Recorded data:
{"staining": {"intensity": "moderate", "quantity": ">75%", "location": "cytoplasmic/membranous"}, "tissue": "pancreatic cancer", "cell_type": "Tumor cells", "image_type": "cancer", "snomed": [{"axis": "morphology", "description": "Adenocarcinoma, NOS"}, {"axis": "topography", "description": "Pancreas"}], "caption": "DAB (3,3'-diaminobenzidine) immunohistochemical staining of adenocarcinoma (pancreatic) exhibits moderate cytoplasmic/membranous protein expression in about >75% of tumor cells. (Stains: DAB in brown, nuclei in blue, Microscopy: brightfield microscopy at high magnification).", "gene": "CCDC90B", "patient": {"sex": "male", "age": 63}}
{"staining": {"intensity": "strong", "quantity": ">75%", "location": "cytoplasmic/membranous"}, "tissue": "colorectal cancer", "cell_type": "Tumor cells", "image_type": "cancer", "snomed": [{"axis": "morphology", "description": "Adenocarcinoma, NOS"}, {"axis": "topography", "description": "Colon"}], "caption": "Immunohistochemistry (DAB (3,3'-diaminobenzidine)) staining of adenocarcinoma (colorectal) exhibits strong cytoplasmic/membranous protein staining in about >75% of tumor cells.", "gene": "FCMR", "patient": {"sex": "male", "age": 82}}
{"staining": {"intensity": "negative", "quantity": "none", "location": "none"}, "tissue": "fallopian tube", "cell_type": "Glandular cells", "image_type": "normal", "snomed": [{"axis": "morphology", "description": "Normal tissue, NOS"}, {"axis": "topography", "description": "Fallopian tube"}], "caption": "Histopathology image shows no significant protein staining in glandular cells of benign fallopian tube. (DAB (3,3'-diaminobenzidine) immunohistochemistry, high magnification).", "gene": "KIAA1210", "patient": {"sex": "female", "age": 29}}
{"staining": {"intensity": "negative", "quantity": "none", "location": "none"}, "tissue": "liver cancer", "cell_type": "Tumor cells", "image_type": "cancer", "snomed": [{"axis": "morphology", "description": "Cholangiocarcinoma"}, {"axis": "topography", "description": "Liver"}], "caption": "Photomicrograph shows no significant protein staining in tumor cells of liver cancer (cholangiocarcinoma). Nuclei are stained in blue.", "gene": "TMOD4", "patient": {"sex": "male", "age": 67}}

Problem to solve: Each line of the listing above that contains the word "cancer" is to be copied.

The completed task:
{"staining": {"intensity": "moderate", "quantity": ">75%", "location": "cytoplasmic/membranous"}, "tissue": "pancreatic cancer", "cell_type": "Tumor cells", "image_type": "cancer", "snomed": [{"axis": "morphology", "description": "Adenocarcinoma, NOS"}, {"axis": "topography", "description": "Pancreas"}], "caption": "DAB (3,3'-diaminobenzidine) immunohistochemical staining of adenocarcinoma (pancreatic) exhibits moderate cytoplasmic/membranous protein expression in about >75% of tumor cells. (Stains: DAB in brown, nuclei in blue, Microscopy: brightfield microscopy at high magnification).", "gene": "CCDC90B", "patient": {"sex": "male", "age": 63}}
{"staining": {"intensity": "strong", "quantity": ">75%", "location": "cytoplasmic/membranous"}, "tissue": "colorectal cancer", "cell_type": "Tumor cells", "image_type": "cancer", "snomed": [{"axis": "morphology", "description": "Adenocarcinoma, NOS"}, {"axis": "topography", "description": "Colon"}], "caption": "Immunohistochemistry (DAB (3,3'-diaminobenzidine)) staining of adenocarcinoma (colorectal) exhibits strong cytoplasmic/membranous protein staining in about >75% of tumor cells.", "gene": "FCMR", "patient": {"sex": "male", "age": 82}}
{"staining": {"intensity": "negative", "quantity": "none", "location": "none"}, "tissue": "liver cancer", "cell_type": "Tumor cells", "image_type": "cancer", "snomed": [{"axis": "morphology", "description": "Cholangiocarcinoma"}, {"axis": "topography", "description": "Liver"}], "caption": "Photomicrograph shows no significant protein staining in tumor cells of liver cancer (cholangiocarcinoma). Nuclei are stained in blue.", "gene": "TMOD4", "patient": {"sex": "male", "age": 67}}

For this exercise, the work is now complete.